On top of everything else, everyone is a specialist now. You just can't go to a regular general practicioner for a problem and, if, in his or her opinion be sent to a specialist if absolutely necessary. You are sent from one doctor to another to another, often without ever getting an answer because each doctor has a piece of your medical puzzle.
For example, a friend of mine took a fall at work at the beginning of August, 2008. She filled out the right papers and did all she was told to do by her employer and Worker's Comp. Worker's Comp paid her for a couple of weeks because she couldn't work, but then stopped because they decided that a knee injury that happened in 1975, was fullly healed, and never required further treatent after surgery and physical therapy is considered a pre-existing condition. In the 30 years since the knee injury, this woman has been hiking and camping numerous times, horseback riding, scuba diving, playing basketball with her grandchild who is now almost 15, oh, and she has also worked full time - trudging through disasters for FEMA to make sure that people are OK. Yet, this is still a pre-existing condition.

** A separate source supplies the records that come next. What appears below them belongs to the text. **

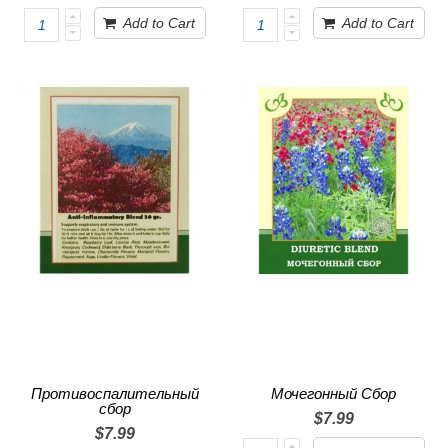
Add to Cart
Add to Cart
Противоспалительный
Мочегонный Сбор
сбор
$7.99
$7.99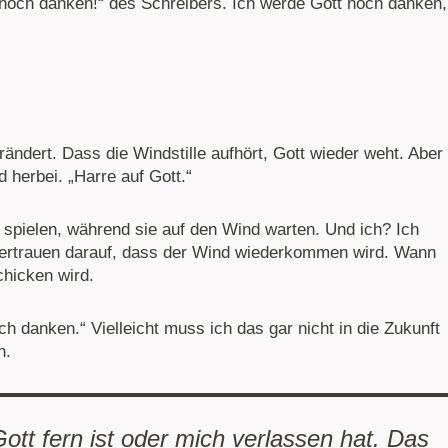
 noch danken!“ des Schreibers. Ich werde Gott noch danken,
rändert. Dass die Windstille aufhört, Gott wieder weht. Aber
 herbei. „Harre auf Gott.“
 spielen, während sie auf den Wind warten. Und ich? Ich
m Vertrauen darauf, dass der Wind wiederkommen wird. Wann
chicken wird.
ch danken.“ Vielleicht muss ich das gar nicht in die Zukunft
n.
Gott fern ist oder mich verlassen hat. Das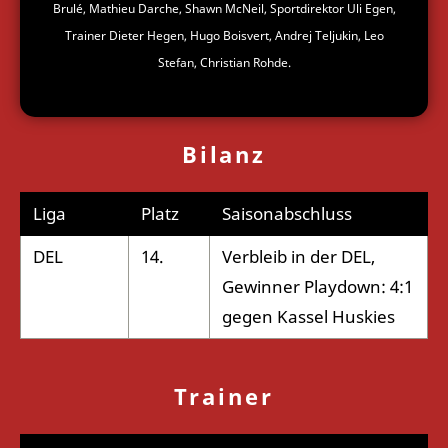
Brulé, Mathieu Darche, Shawn McNeil, Sportdirektor Uli Egen,
Trainer Dieter Hegen, Hugo Boisvert, Andrej Teljukin, Leo
Stefan, Christian Rohde.
Bilanz
Liga
Platz
Saisonabschluss
DEL
14.
Verbleib in der DEL,
Gewinner Playdown: 4:1
gegen Kassel Huskies
Trainer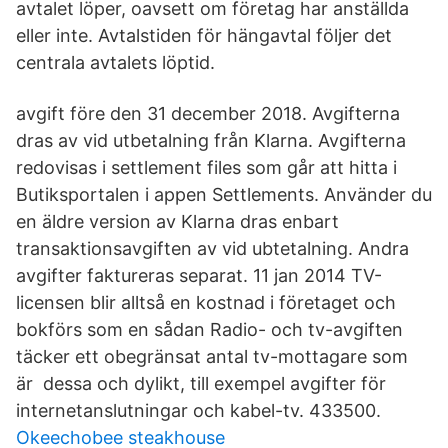
avtalet löper, oavsett om företag har anställda
eller inte. Avtalstiden för hängavtal följer det
centrala avtalets löptid.
avgift före den 31 december 2018. Avgifterna
dras av vid utbetalning från Klarna. Avgifterna
redovisas i settlement files som går att hitta i
Butiksportalen i appen Settlements. Använder du
en äldre version av Klarna dras enbart
transaktionsavgiften av vid ubtetalning. Andra
avgifter faktureras separat. 11 jan 2014 TV-
licensen blir alltså en kostnad i företaget och
bokförs som en sådan Radio- och tv-avgiften
täcker ett obegränsat antal tv-mottagare som
är dessa och dylikt, till exempel avgifter för
internetanslutningar och kabel-tv. 433500.
Okeechobee steakhouse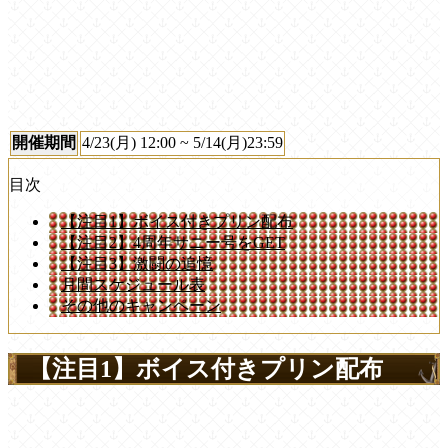
開催期間
4/23(月) 12:00 ~ 5/14(月)23:59
目次
【注目1】ボイス付きプリン配布
【注目2】4周年サニー号をGET
【注目3】激闘の追憶
月間スケジュール表
その他のキャンペーン
【注目1】ボイス付きプリン配布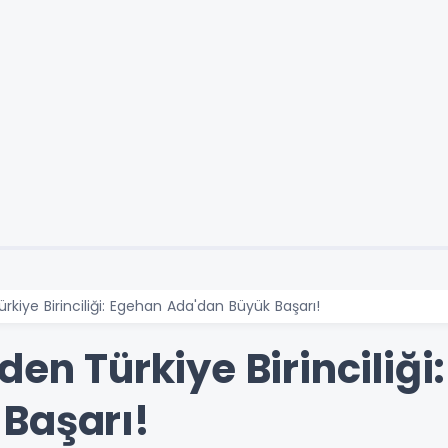
rkiye Birinciliği: Egehan Ada'dan Büyük Başarı!
den Türkiye Birinciliği
Başarı!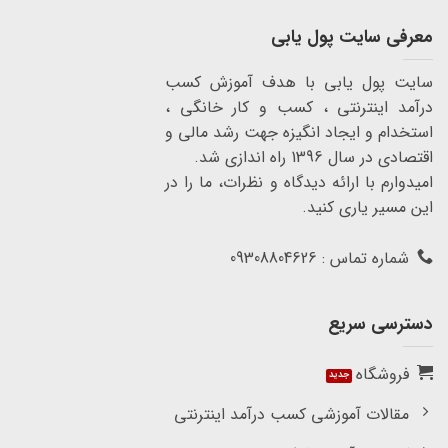
معرفی سایت پول یابی
سایت پول یابی با هدف آموزش کسب
درآمد اینترنتی ، کسب و کار خانگی ،
استخدام و ایجاد انگیزه جهت رشد مالی و
اقتصادی در سال 1396 راه اندازی شد.
امیدوارم با ارائه دیدگاه و نظرات، ما را در
این مسیر یاری کنید.
شماره تماس : 09308804626
دسترسی سریع
فروشگاه
مقالات آموزشی کسب درآمد اینترنتی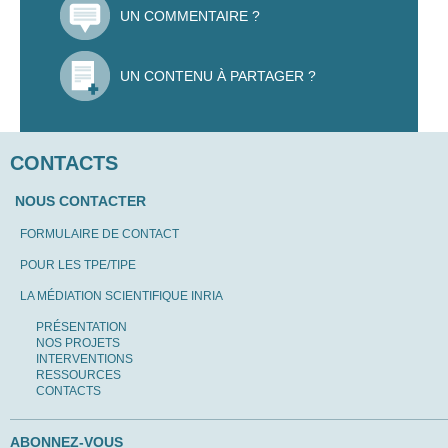
UN COMMENTAIRE ?
UN CONTENU À PARTAGER ?
CONTACTS
NOUS CONTACTER
FORMULAIRE DE CONTACT
POUR LES TPE/TIPE
LA MÉDIATION SCIENTIFIQUE INRIA
PRÉSENTATION
NOS PROJETS
INTERVENTIONS
RESSOURCES
CONTACTS
ABONNEZ-VOUS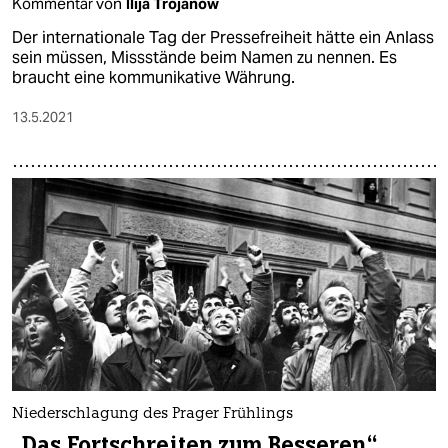
Kommentar von
Ilija Trojanow
Der internationale Tag der Pressefreiheit hätte ein Anlass
sein müssen, Missstände beim Namen zu nennen. Es
braucht eine kommunikative Währung.
13.5.2021
Niederschlagung des Prager Frühlings
„Das Fortschreiten zum Besseren“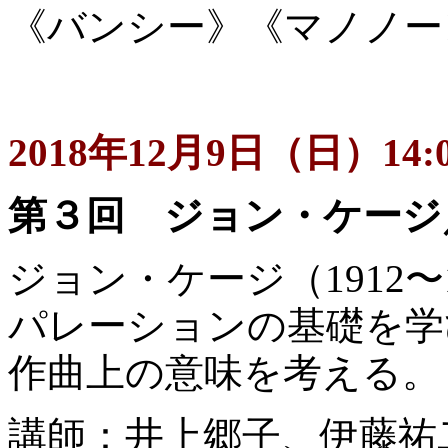
《バンシー》《マノノー
2018年12月9日（日）14:0
第３回 ジョン・ケージ
ジョン・ケージ（1912
パレーションの基礎を学
作曲上の意味を考える。
講師：井上郷子、伊藤祐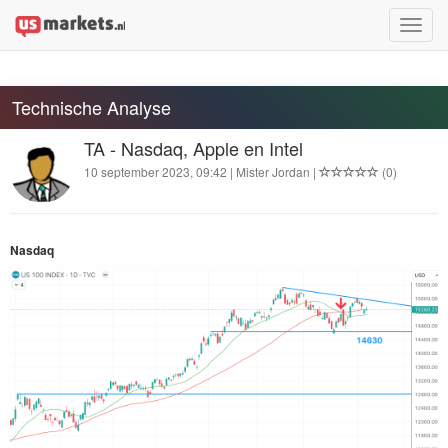
Toggle
naviga
Technische Analyse
TA - Nasdaq, Apple en Intel
10 september 2023, 09:42 | Mister Jordan |
(0)
Nas­daq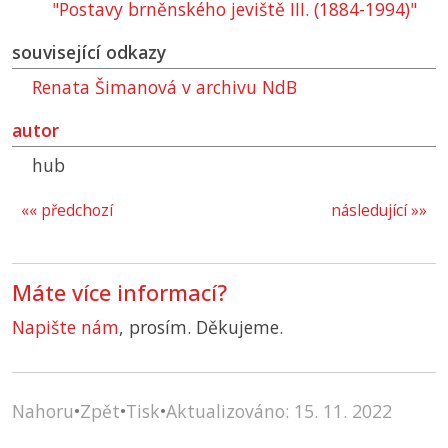
"Postavy brněnského jeviště III. (1884-1994)"
související odkazy
Renata Šimanová v archivu
NdB
autor
hub
«« předchozí
následující »»
Máte více informací?
Napište nám
, prosím. Děkujeme.
Nahoru
•
Zpět
•
Tisk
•
Aktualizováno: 15. 11. 2022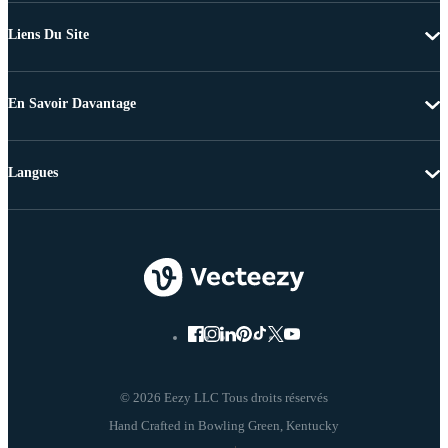
Liens Du Site
En Savoir Davantage
Langues
© 2026 Eezy LLC Tous droits réservés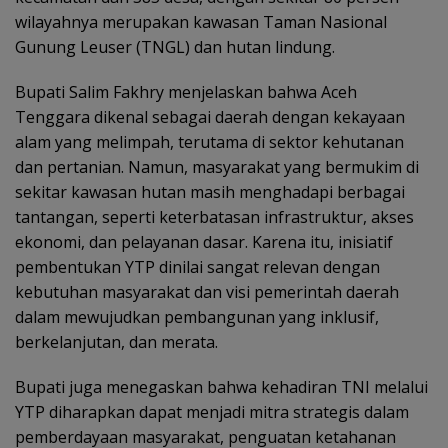
wilayahnya merupakan kawasan Taman Nasional
Gunung Leuser (TNGL) dan hutan lindung.
Bupati Salim Fakhry menjelaskan bahwa Aceh
Tenggara dikenal sebagai daerah dengan kekayaan
alam yang melimpah, terutama di sektor kehutanan
dan pertanian. Namun, masyarakat yang bermukim di
sekitar kawasan hutan masih menghadapi berbagai
tantangan, seperti keterbatasan infrastruktur, akses
ekonomi, dan pelayanan dasar. Karena itu, inisiatif
pembentukan YTP dinilai sangat relevan dengan
kebutuhan masyarakat dan visi pemerintah daerah
dalam mewujudkan pembangunan yang inklusif,
berkelanjutan, dan merata.
Bupati juga menegaskan bahwa kehadiran TNI melalui
YTP diharapkan dapat menjadi mitra strategis dalam
pemberdayaan masyarakat, penguatan ketahanan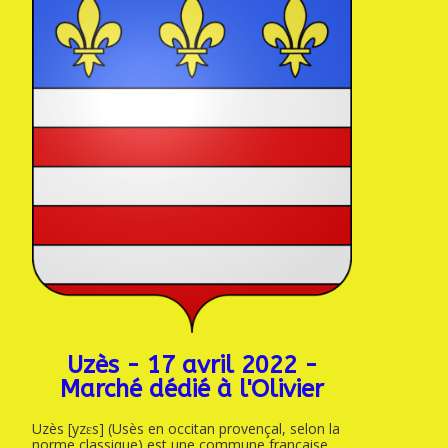
Uzès - 17 avril 2022 -
Marché dédié à l'Olivier
Uzès [yzɛs] (Usès en occitan provençal, selon la
norme classique) est une commune française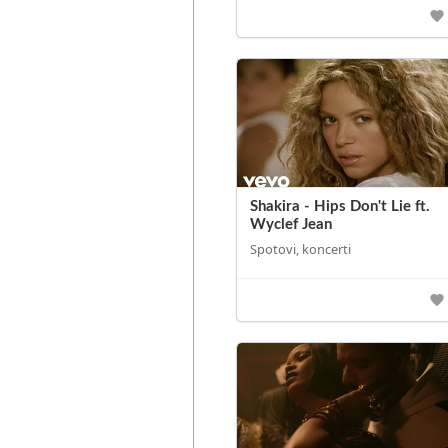
Shakira - Hips Don't Lie ft.
Wyclef Jean
Spotovi, koncerti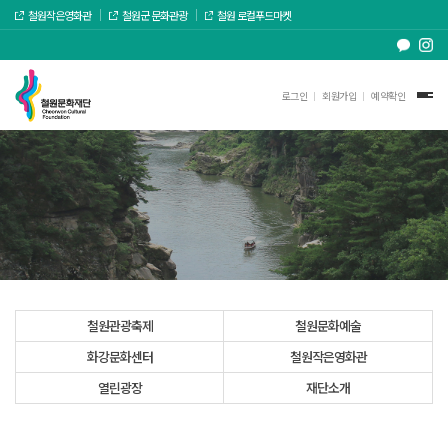
철원작은영화관
철원군 문화관광
철원 로컬푸드마켓
로그인
회원가입
예약확인
철원관광축제
철원문화예술
화강문화센터
철원작은영화관
열린광장
재단소개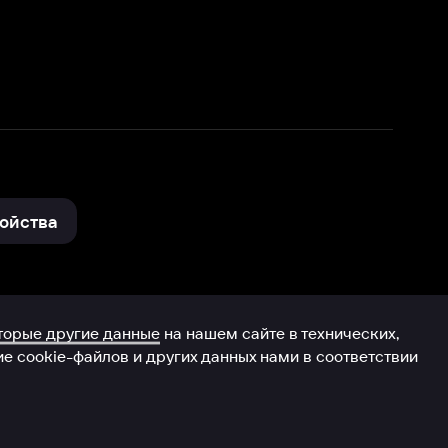
нные
на нашем сайте в технических,
и других данных нами в соответствии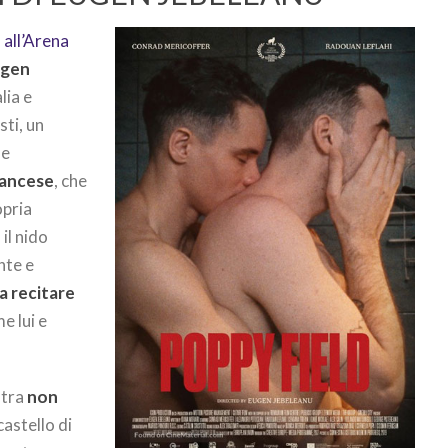
,
all’Arena
ugen
lia e
sti, un
ne
rancese
, che
opria
il nido
nte e
a recitare
me lui e
 tra
non
astello di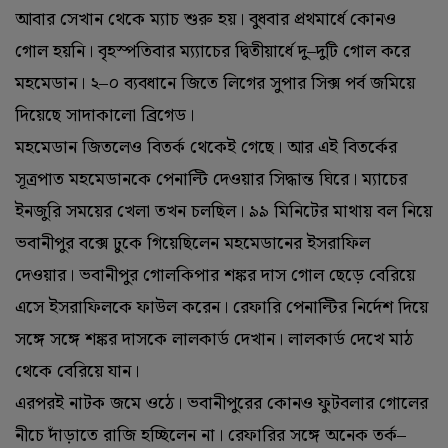
আবার সেখান থেকে ম্যাচ শুরু হয়। বুধবার প্রথমার্ধে কোনও
গোল হয়নি। বৃহস্পতিবার ম্য্যাচের দ্বিতীয়ার্ধে দু–দুটি গোল করে
মহমেডান। ২–০ ব্যবধানে জিতে লিগের সুপার সিক্স পর্ব জমিয়ে
দিয়েছে সাদাকালো ব্রিগেড।
মহমেডান জিতলেও বিতর্ক থেকেই গেছে। আর এই বিতর্কের
সূত্রপাত মহমেডানকে পেনাল্টি দেওয়ার সিদ্ধান্ত ঘিরে। ম্যাচের
ইনজুরি সময়ের খেলা তখন চলছিল। ৯৯ মিনিটের মাথায় বল নিয়ে
ভবানীপুর বক্সে ঢুকে গিয়েছিলেন মহমেডানের ইসরাফিল
দেওয়ার। ভবানীপুর গোলকিপার শঙ্কর দাস গোল ছেড়ে বেরিয়ে
এসে ইসরাফিলকে ফাউল করেন। রেফারি পেনাল্টির নির্দেশ দিয়ে
সঙ্গে সঙ্গে শঙ্কর দাসকে লালকার্ড দেখান। লালকার্ড দেখে মাঠ
থেকে বেরিয়ে যান।
এরপরই নাটক জমে ওঠে। ভবানীপুরের কোনও ফুটবলার গোলের
নীচে দাঁড়াতে রাজি হচ্ছিলেন না। রেফারির সঙ্গে অনেক তর্ক–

On top of everything else, while she is waiting for Medicaid approval, she is being shuffled from "specialist" to "specialist" to determine what to do. Some doctors won't see her because she can't pay them and they won't wait until Medicaid kicks in. The problem is that the most important doctor who insists she needs surgery on both knees will not see her until he gets some money. That has become a full time job with a lawyer and everything. The doctor sent her to another doctor to deal with the pain. He is a gem and is more worried about the patient than the money. He is trying to help her with the pain and trying to help her get on Social Security because he recognizes - as the first doctor should - that this will definitely take at least a year and there is no guarantee as to how things will turn out.
The third doctor who both other doctors referred her to will not see her until she has Medicaid or something. The problem is that the pain from the accident has dirven up her blood pressure to stroke level, averaging 225/135 when it should be less than 140/90 at most. A simple change of medications - which the patient has all the information on from her old internest from a year ao - would lessen the danger of a heart attack or stroke, yet this doctor will not wait for her $55 dollars for a patient visit just to talk for 5 or 10 minutes and give the patient the prescriptions to help lower the blood pressure and the risk.
This is the state of medical care today. If you have Medicare it is much better, but you need to know which coverage is the best for you so that you don't have to run from doctor to doctor only to find out that you are at the wrong doctor who can 't or won't help you. Do your research, stay as healthy as possible - especially through exercise and diet, and find out all you can about syptoms and medications so that you walk into the doctor's office with the upper hand and a clue of what you need to get help.